Exercise> Scan the entries below for "Anode" and copy each line that holds it.
START Entries supplied
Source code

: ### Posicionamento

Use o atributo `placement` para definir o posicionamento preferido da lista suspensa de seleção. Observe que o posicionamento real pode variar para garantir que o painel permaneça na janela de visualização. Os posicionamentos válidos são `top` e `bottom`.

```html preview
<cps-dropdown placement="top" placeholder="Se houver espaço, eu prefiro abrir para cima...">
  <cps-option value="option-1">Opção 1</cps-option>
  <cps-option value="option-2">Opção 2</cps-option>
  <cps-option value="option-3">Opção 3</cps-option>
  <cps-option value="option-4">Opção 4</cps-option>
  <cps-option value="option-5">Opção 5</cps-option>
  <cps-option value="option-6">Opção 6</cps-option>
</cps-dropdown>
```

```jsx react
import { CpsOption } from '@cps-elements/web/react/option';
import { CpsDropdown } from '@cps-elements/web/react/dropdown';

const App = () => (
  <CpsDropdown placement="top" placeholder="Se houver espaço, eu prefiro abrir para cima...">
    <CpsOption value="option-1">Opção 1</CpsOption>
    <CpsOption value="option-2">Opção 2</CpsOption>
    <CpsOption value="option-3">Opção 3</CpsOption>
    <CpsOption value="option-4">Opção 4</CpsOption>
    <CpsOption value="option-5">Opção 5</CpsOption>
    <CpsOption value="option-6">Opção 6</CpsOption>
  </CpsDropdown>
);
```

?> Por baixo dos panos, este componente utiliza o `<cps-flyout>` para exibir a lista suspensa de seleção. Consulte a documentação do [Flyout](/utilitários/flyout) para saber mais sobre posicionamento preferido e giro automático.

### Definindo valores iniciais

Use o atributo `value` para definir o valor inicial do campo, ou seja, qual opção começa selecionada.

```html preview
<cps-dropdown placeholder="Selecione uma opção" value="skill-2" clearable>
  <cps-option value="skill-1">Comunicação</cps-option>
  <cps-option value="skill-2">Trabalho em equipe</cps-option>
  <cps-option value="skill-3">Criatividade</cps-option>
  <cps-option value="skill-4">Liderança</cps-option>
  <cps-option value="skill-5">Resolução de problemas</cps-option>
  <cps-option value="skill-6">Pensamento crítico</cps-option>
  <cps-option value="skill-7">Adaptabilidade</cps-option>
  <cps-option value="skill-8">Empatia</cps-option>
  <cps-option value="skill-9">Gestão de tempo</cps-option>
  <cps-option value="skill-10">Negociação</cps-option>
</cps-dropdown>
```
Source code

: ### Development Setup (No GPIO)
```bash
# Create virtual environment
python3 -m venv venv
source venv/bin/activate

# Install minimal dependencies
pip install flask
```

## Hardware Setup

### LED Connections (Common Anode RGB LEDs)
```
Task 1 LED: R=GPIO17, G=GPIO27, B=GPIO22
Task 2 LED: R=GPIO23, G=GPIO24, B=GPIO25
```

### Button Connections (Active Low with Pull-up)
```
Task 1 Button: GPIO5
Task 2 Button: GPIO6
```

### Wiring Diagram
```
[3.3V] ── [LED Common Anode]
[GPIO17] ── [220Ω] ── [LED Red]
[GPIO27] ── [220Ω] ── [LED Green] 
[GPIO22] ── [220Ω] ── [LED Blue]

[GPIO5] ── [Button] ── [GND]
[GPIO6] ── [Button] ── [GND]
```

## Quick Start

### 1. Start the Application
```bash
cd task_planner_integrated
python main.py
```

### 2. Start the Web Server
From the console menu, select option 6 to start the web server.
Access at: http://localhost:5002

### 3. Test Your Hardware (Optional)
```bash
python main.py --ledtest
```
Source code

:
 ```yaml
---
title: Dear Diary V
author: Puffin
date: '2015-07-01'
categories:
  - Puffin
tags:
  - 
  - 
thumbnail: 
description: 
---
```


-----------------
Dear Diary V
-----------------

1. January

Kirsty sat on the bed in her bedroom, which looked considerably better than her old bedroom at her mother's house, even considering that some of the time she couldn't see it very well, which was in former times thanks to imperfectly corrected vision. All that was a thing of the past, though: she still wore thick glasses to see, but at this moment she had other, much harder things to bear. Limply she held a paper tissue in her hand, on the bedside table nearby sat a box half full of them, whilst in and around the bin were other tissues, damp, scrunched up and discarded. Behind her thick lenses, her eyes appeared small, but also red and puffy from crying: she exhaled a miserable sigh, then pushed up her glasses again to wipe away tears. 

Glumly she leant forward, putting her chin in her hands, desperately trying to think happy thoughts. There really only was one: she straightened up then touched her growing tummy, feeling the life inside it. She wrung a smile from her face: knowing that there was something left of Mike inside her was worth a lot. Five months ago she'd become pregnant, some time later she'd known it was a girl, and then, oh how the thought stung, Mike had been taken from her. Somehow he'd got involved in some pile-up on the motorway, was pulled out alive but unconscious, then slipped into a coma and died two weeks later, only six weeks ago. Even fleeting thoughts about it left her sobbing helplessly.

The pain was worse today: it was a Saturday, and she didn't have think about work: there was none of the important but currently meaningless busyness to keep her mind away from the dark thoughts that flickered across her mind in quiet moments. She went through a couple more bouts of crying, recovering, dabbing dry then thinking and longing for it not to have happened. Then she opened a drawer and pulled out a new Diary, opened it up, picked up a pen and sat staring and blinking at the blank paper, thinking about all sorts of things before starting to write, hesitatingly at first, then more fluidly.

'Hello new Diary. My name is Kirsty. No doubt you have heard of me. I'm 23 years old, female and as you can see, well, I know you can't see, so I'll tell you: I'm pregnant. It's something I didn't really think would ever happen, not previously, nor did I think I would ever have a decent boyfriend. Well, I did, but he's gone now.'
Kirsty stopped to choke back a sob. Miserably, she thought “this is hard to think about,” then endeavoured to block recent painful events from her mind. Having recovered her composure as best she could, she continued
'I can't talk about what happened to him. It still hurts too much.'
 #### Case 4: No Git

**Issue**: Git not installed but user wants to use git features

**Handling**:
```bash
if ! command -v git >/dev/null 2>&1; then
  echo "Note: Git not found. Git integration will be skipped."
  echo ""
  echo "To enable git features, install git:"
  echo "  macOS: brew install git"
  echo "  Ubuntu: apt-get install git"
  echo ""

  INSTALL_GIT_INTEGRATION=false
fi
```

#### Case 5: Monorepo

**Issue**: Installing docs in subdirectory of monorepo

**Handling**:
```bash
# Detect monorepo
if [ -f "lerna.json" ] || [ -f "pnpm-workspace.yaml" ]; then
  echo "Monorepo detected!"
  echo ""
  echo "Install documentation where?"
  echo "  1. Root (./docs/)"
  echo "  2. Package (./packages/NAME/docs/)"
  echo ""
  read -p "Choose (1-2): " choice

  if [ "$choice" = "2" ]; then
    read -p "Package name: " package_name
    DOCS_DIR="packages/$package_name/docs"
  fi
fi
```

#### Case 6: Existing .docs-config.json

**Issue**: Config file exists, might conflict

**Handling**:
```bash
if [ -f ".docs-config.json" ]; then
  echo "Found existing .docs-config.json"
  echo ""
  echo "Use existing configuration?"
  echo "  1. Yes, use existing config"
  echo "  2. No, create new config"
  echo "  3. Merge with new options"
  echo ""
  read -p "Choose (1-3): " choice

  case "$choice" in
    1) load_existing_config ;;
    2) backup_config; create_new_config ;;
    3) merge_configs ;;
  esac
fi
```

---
END Entries supplied
Output of the exercise>
### LED Connections (Common Anode RGB LEDs)
[3.3V] ── [LED Common Anode]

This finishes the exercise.